Data for this task START

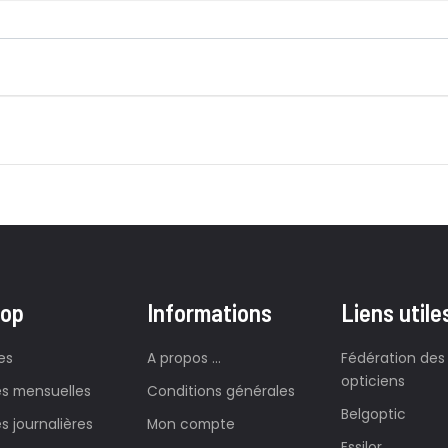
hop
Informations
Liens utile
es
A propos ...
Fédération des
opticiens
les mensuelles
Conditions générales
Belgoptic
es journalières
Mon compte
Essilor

Data for this task END
Data for this task START

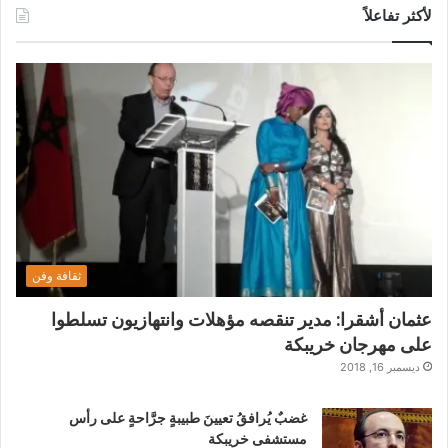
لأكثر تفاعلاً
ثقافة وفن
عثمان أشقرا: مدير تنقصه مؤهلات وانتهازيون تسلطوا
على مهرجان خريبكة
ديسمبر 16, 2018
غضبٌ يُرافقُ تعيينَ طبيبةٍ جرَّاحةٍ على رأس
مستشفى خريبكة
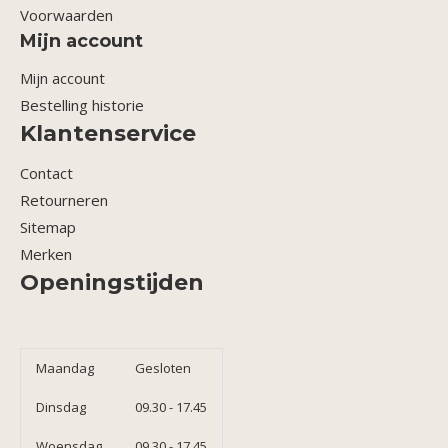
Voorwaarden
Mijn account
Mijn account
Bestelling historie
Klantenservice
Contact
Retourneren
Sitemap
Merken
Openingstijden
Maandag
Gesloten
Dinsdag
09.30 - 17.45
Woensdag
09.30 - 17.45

Data for this task END

Work order
Reproduce verbatim the data from the line containing "لأكثر تفاعلاً" through the line containing "مستشفى خريبكة", both lines included.

Task output
لأكثر تفاعلاً
ثقافة وفن
عثمان أشقرا: مدير تنقصه مؤهلات وانتهازيون تسلطوا
على مهرجان خريبكة
ديسمبر 16, 2018
غضبٌ يُرافقُ تعيينَ طبيبةٍ جرَّاحةٍ على رأس
مستشفى خريبكة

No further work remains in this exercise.